Abraham Lincoln’s 200th Birthday

February 11th, 2009 - 12:12 pm ICT by Amrit Rashmisrisethi  

Abraham Lincoln Two centuries after Abraham Lincoln’s birth(on 12th February 1809), new Lincoln’s coins are minted. Lincoln has become a subject of an avalanche of new books. Suddenly, everyone wants a piece of he legendary US president.

The US Postal Service released four new Lincoln stamps. Lincoln plays a major role in the US history for keeping the country together through its civil war and bringing an end to slavery. He was president from 1861 until his assassination in 1865.

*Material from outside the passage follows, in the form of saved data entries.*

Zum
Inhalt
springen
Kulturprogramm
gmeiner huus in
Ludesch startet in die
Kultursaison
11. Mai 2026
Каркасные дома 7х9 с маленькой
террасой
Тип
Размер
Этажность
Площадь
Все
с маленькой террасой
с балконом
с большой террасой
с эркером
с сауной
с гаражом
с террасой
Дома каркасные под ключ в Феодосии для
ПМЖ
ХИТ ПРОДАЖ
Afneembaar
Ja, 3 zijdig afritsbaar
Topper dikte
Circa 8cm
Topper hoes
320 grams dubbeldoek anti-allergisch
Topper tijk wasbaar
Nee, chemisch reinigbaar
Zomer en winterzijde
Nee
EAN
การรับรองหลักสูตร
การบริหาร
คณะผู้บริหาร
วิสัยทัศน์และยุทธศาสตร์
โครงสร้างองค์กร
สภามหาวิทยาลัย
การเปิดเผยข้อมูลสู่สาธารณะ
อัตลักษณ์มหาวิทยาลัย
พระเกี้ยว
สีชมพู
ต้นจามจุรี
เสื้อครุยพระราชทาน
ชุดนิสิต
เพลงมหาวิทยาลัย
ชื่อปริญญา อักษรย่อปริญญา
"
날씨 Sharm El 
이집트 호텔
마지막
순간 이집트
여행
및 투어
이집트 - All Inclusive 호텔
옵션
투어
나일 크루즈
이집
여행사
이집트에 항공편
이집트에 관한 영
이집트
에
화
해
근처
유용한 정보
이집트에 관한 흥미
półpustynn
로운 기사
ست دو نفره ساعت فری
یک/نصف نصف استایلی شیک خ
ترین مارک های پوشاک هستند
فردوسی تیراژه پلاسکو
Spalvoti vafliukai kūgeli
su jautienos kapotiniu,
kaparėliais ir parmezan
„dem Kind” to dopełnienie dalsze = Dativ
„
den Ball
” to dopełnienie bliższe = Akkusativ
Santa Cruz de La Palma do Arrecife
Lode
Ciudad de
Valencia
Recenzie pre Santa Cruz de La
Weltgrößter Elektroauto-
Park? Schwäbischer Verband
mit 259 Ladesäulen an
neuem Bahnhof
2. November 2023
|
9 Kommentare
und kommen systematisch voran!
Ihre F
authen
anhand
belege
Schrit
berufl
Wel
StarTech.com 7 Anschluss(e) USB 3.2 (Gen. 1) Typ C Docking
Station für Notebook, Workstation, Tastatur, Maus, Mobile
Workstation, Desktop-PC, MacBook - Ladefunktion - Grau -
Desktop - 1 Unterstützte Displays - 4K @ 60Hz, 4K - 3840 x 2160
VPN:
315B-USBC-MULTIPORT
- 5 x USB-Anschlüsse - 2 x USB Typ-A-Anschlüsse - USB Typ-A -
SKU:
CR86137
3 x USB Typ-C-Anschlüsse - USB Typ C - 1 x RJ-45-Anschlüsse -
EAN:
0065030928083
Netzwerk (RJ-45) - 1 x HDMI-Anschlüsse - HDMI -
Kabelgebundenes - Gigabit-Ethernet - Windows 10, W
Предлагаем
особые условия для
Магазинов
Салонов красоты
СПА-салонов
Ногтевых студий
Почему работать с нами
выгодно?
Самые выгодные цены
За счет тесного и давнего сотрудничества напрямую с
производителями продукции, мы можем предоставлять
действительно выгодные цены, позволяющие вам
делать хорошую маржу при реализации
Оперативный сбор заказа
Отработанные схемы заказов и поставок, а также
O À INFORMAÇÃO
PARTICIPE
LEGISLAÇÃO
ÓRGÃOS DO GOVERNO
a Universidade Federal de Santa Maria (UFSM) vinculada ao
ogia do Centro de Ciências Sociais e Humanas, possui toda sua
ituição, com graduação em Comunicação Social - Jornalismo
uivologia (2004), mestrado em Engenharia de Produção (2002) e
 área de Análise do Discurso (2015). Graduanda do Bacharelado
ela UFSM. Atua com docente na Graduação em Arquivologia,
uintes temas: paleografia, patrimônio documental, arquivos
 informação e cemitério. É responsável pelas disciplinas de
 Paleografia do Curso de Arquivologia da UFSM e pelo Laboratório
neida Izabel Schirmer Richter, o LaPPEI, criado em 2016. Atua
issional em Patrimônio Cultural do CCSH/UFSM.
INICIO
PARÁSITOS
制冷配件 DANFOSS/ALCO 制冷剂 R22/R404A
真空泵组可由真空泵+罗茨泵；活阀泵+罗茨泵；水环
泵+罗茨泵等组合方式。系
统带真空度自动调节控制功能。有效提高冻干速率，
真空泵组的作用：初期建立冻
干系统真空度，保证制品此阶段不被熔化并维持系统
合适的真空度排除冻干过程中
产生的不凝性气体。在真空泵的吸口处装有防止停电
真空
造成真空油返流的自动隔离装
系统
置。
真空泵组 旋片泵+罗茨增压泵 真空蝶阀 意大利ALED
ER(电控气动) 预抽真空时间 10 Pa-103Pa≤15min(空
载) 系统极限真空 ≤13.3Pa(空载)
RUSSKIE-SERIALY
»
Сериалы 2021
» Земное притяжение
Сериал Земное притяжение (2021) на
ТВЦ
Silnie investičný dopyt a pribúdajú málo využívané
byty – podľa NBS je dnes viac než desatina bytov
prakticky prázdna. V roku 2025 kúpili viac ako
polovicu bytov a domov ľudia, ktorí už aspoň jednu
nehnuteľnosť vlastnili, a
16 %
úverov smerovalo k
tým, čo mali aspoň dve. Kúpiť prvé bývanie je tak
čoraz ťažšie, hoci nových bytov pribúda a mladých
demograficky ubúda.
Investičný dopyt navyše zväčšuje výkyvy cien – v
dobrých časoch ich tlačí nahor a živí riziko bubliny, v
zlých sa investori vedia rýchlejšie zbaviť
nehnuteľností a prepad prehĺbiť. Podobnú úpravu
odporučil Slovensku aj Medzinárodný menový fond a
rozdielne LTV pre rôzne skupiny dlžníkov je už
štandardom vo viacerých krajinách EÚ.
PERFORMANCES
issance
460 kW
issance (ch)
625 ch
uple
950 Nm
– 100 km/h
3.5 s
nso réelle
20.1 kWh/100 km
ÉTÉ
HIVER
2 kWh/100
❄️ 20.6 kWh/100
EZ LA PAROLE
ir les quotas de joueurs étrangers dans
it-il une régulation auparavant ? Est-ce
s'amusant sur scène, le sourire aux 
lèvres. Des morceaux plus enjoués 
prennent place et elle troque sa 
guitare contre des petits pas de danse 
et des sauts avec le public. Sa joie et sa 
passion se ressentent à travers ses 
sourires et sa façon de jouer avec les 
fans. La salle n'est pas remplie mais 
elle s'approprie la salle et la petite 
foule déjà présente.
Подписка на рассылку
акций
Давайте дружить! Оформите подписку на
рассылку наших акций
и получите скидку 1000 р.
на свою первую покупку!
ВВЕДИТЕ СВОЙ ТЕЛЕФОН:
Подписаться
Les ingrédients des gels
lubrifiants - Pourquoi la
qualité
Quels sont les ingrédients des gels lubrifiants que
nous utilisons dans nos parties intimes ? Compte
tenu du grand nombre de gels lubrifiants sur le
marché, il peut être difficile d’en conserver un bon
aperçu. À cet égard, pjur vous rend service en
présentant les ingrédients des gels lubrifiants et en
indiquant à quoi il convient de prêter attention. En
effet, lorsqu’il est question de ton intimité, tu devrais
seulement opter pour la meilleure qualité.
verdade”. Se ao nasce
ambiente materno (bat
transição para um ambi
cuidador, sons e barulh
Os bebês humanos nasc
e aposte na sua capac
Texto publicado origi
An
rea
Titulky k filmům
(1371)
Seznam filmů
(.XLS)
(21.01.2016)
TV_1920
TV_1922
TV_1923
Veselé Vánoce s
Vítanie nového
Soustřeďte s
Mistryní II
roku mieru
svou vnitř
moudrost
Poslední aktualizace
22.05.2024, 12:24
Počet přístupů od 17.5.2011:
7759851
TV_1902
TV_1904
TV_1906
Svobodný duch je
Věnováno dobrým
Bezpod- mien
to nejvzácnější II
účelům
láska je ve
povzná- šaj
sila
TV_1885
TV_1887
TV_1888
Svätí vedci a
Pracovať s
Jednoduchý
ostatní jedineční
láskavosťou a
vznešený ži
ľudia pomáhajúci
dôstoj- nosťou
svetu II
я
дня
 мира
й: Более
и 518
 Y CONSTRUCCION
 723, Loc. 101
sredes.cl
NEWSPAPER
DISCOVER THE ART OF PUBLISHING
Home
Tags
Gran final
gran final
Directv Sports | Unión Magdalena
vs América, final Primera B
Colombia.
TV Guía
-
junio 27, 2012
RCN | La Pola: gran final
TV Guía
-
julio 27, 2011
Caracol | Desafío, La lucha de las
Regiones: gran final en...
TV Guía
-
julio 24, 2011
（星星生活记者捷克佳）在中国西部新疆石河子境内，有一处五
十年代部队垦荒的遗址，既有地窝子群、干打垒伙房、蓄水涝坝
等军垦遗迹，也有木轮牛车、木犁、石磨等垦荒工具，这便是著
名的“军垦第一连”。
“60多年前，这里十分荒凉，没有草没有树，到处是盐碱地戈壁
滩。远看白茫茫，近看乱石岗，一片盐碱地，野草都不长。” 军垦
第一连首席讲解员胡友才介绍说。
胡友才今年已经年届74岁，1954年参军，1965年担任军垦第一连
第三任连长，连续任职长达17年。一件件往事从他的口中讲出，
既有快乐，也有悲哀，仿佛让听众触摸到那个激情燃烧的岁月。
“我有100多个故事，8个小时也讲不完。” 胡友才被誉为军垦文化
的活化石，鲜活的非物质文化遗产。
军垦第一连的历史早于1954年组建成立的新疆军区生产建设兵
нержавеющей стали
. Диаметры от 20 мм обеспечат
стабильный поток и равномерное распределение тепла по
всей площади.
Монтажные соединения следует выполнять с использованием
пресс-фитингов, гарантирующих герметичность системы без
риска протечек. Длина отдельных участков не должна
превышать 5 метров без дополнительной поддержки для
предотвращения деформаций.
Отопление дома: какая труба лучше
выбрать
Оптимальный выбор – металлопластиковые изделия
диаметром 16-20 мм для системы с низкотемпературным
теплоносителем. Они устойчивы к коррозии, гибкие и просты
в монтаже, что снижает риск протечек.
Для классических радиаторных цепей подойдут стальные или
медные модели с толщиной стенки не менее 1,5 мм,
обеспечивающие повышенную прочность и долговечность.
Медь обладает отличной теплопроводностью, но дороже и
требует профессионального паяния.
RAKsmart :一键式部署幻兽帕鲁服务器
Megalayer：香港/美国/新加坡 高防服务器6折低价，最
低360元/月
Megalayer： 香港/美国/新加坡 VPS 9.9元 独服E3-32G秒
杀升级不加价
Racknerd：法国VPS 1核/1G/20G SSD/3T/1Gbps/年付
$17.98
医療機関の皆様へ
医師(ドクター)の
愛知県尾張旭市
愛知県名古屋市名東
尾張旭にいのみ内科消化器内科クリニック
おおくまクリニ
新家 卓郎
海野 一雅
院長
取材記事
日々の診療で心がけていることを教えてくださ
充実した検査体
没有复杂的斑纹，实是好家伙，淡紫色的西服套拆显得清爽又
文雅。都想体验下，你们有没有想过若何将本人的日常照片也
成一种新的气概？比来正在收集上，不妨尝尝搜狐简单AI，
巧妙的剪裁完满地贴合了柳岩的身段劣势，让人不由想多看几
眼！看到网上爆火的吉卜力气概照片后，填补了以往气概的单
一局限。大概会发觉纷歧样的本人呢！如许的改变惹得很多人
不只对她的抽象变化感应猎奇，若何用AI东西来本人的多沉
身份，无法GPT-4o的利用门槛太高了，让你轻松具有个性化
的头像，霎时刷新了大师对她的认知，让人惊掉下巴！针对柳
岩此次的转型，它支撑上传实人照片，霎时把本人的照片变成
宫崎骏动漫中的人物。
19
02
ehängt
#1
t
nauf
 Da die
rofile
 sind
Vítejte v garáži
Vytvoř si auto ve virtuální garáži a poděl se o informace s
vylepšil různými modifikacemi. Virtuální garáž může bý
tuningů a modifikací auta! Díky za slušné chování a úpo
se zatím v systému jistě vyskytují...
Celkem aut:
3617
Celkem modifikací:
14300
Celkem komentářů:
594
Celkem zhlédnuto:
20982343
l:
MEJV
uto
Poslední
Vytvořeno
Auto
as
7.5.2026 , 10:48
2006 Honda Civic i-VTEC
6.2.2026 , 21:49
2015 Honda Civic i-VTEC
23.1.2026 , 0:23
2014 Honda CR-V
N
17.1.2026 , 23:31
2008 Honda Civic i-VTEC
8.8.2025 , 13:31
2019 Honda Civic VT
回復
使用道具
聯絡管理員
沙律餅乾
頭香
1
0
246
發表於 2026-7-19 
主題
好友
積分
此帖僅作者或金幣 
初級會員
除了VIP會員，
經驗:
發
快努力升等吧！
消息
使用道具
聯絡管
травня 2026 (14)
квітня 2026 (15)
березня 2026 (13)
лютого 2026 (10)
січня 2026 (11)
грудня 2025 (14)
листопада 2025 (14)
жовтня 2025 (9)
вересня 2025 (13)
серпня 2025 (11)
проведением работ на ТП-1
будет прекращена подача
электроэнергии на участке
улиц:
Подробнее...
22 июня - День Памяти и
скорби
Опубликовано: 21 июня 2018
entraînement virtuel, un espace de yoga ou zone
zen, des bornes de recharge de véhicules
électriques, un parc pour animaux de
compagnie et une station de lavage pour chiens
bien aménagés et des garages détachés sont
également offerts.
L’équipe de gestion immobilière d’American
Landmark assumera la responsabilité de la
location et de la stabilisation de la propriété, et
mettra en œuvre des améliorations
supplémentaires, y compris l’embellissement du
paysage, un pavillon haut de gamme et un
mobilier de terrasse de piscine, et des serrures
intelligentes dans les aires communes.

Libraries, orchestra halls and museums across the country are all hosting their own parties for Thursday’s big 200. Celebrations years in the making have been energized by President Barack Obama, a fellow Illinoisan who refers constantly to Lincoln in speeches and even borrowed his Bible to take the oath of office.

‘When Obama talked so openly about Lincoln, his admiration for him, it brings Lincoln to life even more than he would have been otherwise,’ said historian Doris Kearns Goodwin, whose own Lincoln book ‘Team of Rivals’ got the kind of publicity authors dream of when Obama started putting together his own team of rivals, referring to Cabinet secretaries who once competed with him.

A few states like Delaware, Wyoming, Pennsylvania, Idaho and Hawaii are planning to celebrate the stake their own unique claim to Lincoln - whether they were states at the time or not.

In Washington, perhaps the two biggest events are the reopening of Ford’s Theatre the place where Lincoln was killed and after an 18-month renovation and a display at the East Rotunda Gallery of the National Archives of the original Emancipation Proclamation signed by Lincoln to end slavery.

The busiest man for a few weeks will be Michael Krebs, aka Abraham Lincoln. ‘We do not have a day off until March 7, and then we are down to four to five days a week,’ said Krebs, a Chicago-based actor who travels all over the United States to perform at schools, libraries, museums and historical societies portraying Lincoln along with Debra Ann Miller’s Mary Todd Lincoln.